Pressemitteilung, Berlin, 22. März 2022. Nachdem auch die zweite Tarifverhandlungsrunde für die rund 330.000 Beschäftigten im Sozial- und Erziehungsdienst heute (22. März 2022) ergebnislos vertagt wurde, spitzt sich die Auseinandersetzung weiter zu. „In den nächsten Tagen und Wochen werden wir unsere Mitglieder ausführlich über den Stand der Verhandlungen informieren und das weitere Vorgehen beschließen. Wir sind sicher, dass es vor der nächsten Verhandlungsrunde am 16. und 17. Mai zu heftigen Reaktionen kommen wird“, erklärte der Vorsitzende der Vereinten Dienstleistungsgewerkschaft (ver.di), Frank Werneke, in Potsdam. „Mit ihrem Verhalten sind die Arbeitgeber für die Zuspitzung des Konfliktes verantwortlich.“

Die Enttäuschung in der Verhandlungskommission über die Haltung der Arbeitgeberseite sei massiv. In Fragen der Entlastung und der Verbesserung der Arbeitsbedingungen sowie für die Aufwertung der Berufe seien nicht einmal Ansätze für Kompromisslinien gefunden worden. Die kommunalen Arbeitgeber hätten ein konkretes Angebot verweigert.

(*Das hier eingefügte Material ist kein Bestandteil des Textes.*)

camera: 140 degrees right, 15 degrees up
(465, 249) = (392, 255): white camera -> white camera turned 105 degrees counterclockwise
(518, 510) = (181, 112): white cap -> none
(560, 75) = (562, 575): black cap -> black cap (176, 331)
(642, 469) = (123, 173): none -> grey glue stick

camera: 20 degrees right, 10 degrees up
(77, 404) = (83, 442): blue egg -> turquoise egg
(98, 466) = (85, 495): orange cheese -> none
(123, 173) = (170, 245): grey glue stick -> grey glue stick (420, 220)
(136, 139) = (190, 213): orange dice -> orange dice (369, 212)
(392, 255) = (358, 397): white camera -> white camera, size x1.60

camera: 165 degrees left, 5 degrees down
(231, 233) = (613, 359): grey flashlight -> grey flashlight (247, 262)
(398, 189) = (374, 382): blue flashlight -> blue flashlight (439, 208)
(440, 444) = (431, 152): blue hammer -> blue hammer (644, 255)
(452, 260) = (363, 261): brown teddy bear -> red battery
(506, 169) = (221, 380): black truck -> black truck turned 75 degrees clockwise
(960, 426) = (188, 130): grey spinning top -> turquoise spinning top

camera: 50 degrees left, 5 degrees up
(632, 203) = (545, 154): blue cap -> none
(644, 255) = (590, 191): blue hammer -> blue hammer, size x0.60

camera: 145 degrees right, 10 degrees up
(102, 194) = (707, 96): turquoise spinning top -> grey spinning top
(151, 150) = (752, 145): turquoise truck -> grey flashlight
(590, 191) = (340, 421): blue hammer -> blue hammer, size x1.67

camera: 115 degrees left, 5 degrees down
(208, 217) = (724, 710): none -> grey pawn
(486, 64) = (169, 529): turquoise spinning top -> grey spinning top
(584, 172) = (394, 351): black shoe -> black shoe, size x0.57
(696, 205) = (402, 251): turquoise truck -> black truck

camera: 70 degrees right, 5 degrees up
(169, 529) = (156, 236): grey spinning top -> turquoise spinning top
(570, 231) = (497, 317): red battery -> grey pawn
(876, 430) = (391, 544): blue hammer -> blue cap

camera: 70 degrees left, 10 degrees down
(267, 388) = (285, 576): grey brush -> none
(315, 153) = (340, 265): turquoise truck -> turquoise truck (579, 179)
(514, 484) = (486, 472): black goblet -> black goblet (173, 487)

Nach Berechnungen des Deutschen Jugendinstitutes fehlen bis zum Jahr 2025 allein in den Kitas 300.000 Fachkräfte. „In der Sozialarbeit und in der Behindertenhilfe sieht es keinen Deut besser aus“, sagte Werneke. „Ohne eine deutliche Aufwertung des Sozial- und Erziehungsdienstes laufen wir sehenden Auges auf chaotische personelle Verhältnisse in Kitas und in den sozialen Einrichtungen zu. Der objektiv vorhandene Fachkräftemangel soll von den kommunalen Arbeitgebern offensichtlich keiner Lösung zugeführt werden.“

Der ver.di-Vorsitzende forderte die kommunalen Arbeitgeber auf, die wenigen Wochen bis zur nächsten Verhandlung endlich zu nutzen, gemeinsam konstruktive Lösungsvorschläge für die prekären Arbeitssituationen der Beschäftigten zu erarbeiten.

ver.di fordert in den Tarifverhandlungen eine Verbesserung der Arbeitsbedingungen, Maßnahmen gegen Fachkräftemangel und die finanzielle Anerkennung der Arbeit der Beschäftigten im Sozial- und Erziehungsdienst.

Die dritte Verhandlungsrunde findet am 16. und 17. Mai in Potsdam, Kongresshotel, Am Luftschiffhafen 1, statt.